In its latest economic outlook, the stockbroker has revised its forecast for domestic demand. It expects domestic demand to grow by 2.5 per cent this year and 2.7 per cent in 2015, compared to a previous estimate of 1.5 per cent and 2.2 per cent. Its GDP forecasts are left largely unchanged at 2.6 per cent for 2014 and 3.1 per cent for next year.

Goodbody said the recent National Accounts data, which showed a 2.3 per cent quarterly decline in the last quarter of 2013 was “nothing more than statistical noise with the more encouraging signs on the Irish economy very much in train.”

The stockbroker said that investment grew by 25 per cent in the last quarter of 2013, the fastest rate of growth on record. It expects growth to continue, led by a rebound in business investment and the ongoing recovery in the property market.

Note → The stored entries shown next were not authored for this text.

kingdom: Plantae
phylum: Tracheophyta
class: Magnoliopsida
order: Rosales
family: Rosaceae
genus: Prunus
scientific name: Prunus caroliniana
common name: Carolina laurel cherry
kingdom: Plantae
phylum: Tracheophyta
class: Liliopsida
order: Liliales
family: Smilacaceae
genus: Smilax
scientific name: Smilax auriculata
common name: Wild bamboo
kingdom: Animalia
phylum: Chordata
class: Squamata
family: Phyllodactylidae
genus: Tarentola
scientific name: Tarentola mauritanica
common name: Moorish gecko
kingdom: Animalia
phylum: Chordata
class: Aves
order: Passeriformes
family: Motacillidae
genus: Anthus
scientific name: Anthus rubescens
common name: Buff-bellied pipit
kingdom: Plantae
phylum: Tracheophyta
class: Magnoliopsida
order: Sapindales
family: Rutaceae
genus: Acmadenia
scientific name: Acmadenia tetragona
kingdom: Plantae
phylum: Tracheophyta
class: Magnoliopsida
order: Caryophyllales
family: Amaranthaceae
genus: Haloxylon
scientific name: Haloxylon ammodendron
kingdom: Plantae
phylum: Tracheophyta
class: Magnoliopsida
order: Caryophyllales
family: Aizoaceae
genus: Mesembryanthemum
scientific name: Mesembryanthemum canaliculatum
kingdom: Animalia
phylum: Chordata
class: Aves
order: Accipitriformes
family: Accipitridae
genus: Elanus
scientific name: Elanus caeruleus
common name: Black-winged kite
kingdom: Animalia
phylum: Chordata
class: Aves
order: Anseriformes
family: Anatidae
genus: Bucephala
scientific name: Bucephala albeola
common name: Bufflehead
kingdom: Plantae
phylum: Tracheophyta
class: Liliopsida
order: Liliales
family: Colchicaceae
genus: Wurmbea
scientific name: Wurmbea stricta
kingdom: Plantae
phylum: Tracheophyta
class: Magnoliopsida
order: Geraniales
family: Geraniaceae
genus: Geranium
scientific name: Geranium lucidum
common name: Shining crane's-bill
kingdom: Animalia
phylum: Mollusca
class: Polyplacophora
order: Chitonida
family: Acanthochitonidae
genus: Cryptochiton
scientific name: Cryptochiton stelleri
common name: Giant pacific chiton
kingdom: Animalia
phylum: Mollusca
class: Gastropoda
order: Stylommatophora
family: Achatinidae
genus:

Goodbody said that while still high, it expects the unemployment rate to drop below 10 per cent next year. According to the latest figures from the Central Statistics, the unemployment rate fell to 11.8 per cent in March, the lowest level in almost five years.

The stockbroker warned however, that while the domestic economy is very much in recovery mode, the Government should be wary of abandoning austerity too quickly.

“Stronger domestic momentum means that budget deficit targets look readily achievable but it would be wrong to suggest that the job is done. The debt level will fall in 2014 for the first time in a decade, but at 122 per cent, Irish sovereign debt remains high in both an historical and international context. At this level, Ireland does not have much room for manoeuvre in the event of another international shock, such as a long period of low inflation or even deflation in the euro area,” said Goodbody chief economist Dermot O’Leary.

“With a general election only two years away, Government may wish to ease back on austerity. While we believe there is scope to reduce the planned €2billion in austerity measures in Budget 2015 by up to €500million, it would be unwise to abandon the programme completely, especially when Budget 2015 could prove to be the last of a long and painful period,” he added.

Goodbody said that following a fall of 1.1 per cent last year, it expects consumption to recover slowly in 2014. It said the large debt burden on consumers will slow recovery and predicts growth in consumption of just 1.3 per cent and 1.6 per cent in 2014 and 2015 respectively.

It also warned that recovery in exports will be somewhat offset by increases in imports this year.